I'm working in a public sector role, within a large organisation.

A couple of months ago, I applied for an internal vacancy, in another department.

I know that the application I submitted was sub par and knew at the time, had a lot going on and not enough time to commit to it by the deadline. So wasn't at all suprised when I didn't get invited for interview.

Then, not long after my current boss held an annual performance review. In it I received a 100% positive review. Not one thing I could improve on. I had put together a detailed plan for how to stretch myself and meet objectives for the next year, contributing to the job/department I currently do, this was met with approval.

However, when it got to the bit in the review about the future, my boss simply said she wasn't going to waste training budget on someone who was going to leave.

I fudged the response to this in the meeting.

Since then, all I can think is that internally someone from the other department has informed my boss that I applied for the job. There are people who know my boss from there, so it isn't a far stretch of the imagination. Though I would be shocked if they did this and would never have put in an internal application if I thought for a second that was going to happen.

I haven't applied for any other vacancies, internal or external since starting there.

So questions: reading this, do you think I'm paranoid that someone told my boss about the job application, and if you think that sounds like a reasonable conclusion and work in the public sector, are there not laws that should protect my confidentiality in a situation like this? - or at least best practice? - HR isn't my area. i'm concerned that even if I stay in my current role now, it appears to have jeopardised my career anyway.

Calaisienne Tue 06-Sep-16 23:58:05

I'm in the civil service, when any of my staff apply for an internal job I get an automatic notification that they have applied (although not details of the post). I have to reply if they are not employed by me, or are on a disciplinary or warning for anything (misconduct, sickness etc)if they are not then I can ignore the request.

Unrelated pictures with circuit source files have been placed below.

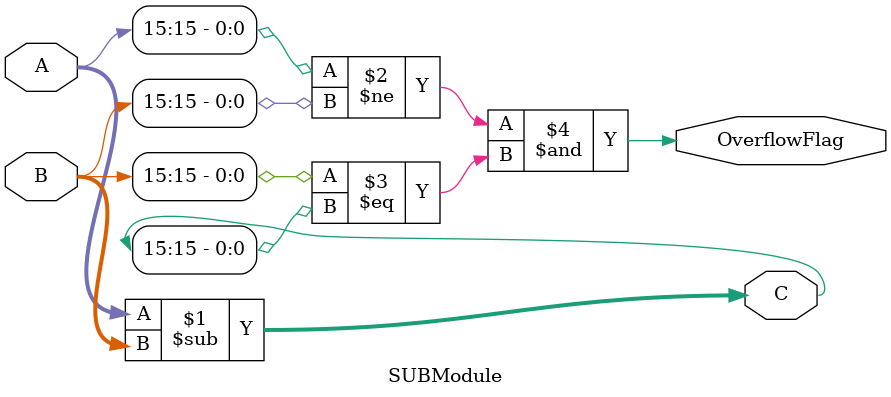
<source format=v>
`include "alu_func.v"

`define data_width 16


module ADDModule(
    A, B,
    C, OverflowFlag
);

input wire [`data_width - 1 : 0] A;
input wire [`data_width - 1 : 0] B;

output wire [`data_width - 1 : 0] C;
output wire OverflowFlag;

assign C=A+B;
assign OverflowFlag = (A[`data_width - 1] == B[`data_width - 1]) & (A[`data_width - 1] != C[`data_width - 1]);

endmodule


module SUBModule(
    A, B,
    C, OverflowFlag
);

input wire [`data_width - 1 : 0] A;
input wire [`data_width - 1 : 0] B;

output wire [`data_width - 1 : 0] C;
output wire OverflowFlag;

assign C=A-B;
assign OverflowFlag = (A[`data_width - 1] != B[`data_width - 1]) & (B[`data_width - 1] == C[`data_width - 1]);

endmodule

</source>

Very standard practice.

However I do not use that information to refuse future training, but ask them what it is that they are looking for as a development opportunity, not a stick to beat them with. (I usually know anyway as they ask me to help with their applications!)

I wouldn't see this as a breach of confidentiality, but as poor management by your boss

hugoagogo Thu 08-Sep-16 20:16:27

I would just assume my line manager would be informed, so wouldn't be worried re confidentiality.
He does however sound like an enourmous arse!
I think you should ask for a meeting with his line manager to discuss the training issue.